## EXERCISE
Count every line in the entries that holds the word "APERTURE". The reply is that count alone.

## PROVIDED RECORDS
↓↓↓

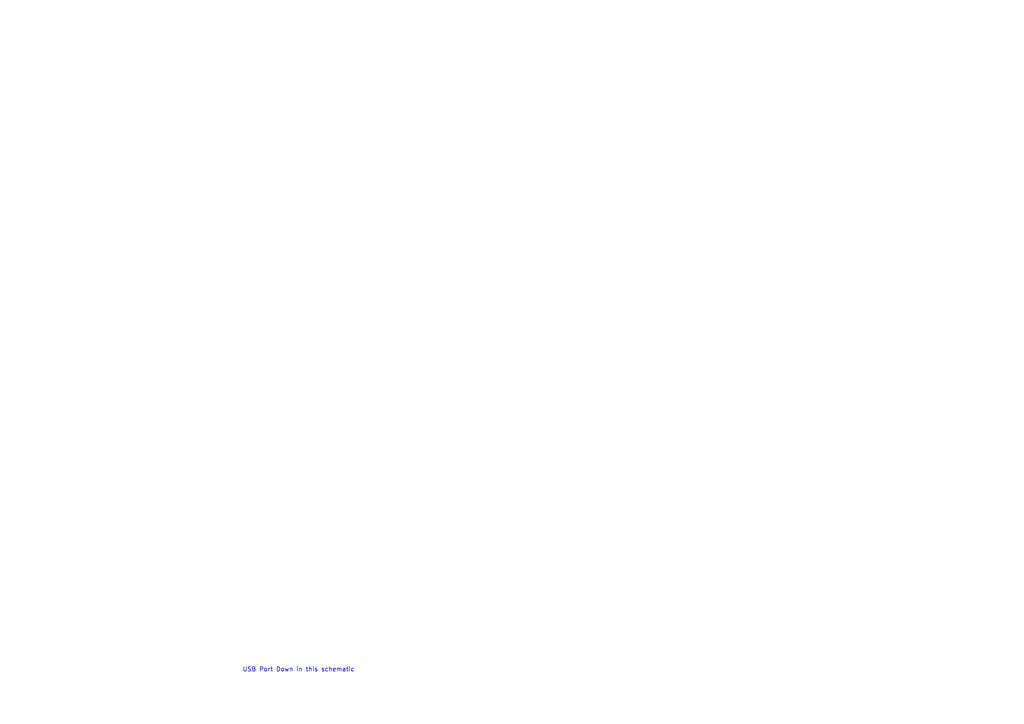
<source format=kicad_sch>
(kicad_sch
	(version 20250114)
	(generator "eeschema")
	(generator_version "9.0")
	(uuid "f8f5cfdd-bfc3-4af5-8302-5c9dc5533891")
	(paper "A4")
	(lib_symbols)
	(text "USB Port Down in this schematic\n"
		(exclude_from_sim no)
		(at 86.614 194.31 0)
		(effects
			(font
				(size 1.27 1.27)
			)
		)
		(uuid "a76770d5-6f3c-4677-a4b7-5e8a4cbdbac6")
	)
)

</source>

↑↑↑
↓↓↓

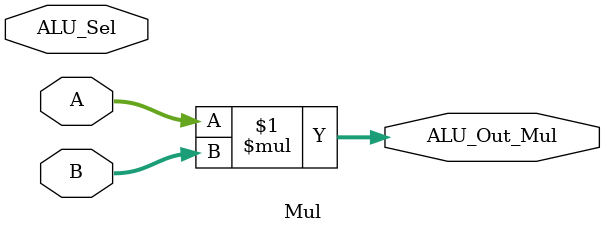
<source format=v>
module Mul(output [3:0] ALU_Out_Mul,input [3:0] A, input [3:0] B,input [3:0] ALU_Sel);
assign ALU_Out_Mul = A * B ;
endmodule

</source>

↑↑↑
↓↓↓

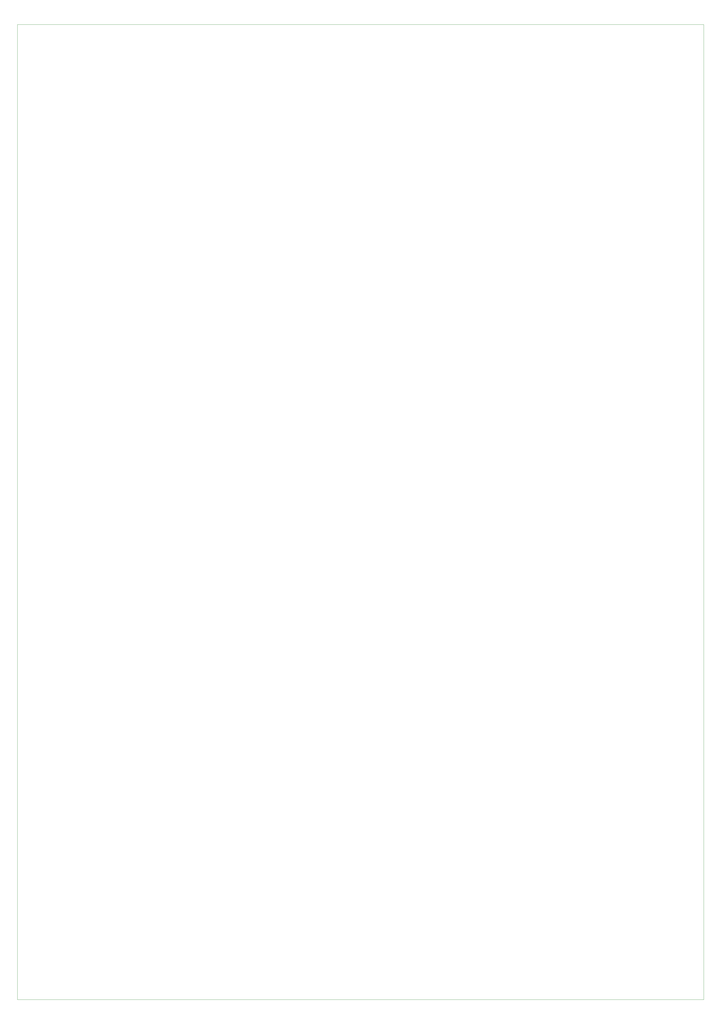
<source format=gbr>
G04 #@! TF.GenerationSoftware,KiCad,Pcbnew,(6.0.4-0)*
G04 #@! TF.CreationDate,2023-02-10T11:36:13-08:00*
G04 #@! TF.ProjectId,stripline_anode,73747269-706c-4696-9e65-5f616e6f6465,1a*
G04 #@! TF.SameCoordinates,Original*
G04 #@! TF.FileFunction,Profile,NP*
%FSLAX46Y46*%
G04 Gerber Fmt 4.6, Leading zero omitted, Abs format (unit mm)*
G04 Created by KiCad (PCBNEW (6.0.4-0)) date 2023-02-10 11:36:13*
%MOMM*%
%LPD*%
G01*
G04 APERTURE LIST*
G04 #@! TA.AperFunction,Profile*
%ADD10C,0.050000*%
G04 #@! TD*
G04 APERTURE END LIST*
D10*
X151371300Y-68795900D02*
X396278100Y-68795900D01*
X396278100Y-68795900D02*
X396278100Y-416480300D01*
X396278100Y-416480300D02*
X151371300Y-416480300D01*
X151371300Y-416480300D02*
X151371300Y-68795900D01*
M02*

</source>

↑↑↑

## REPLY
2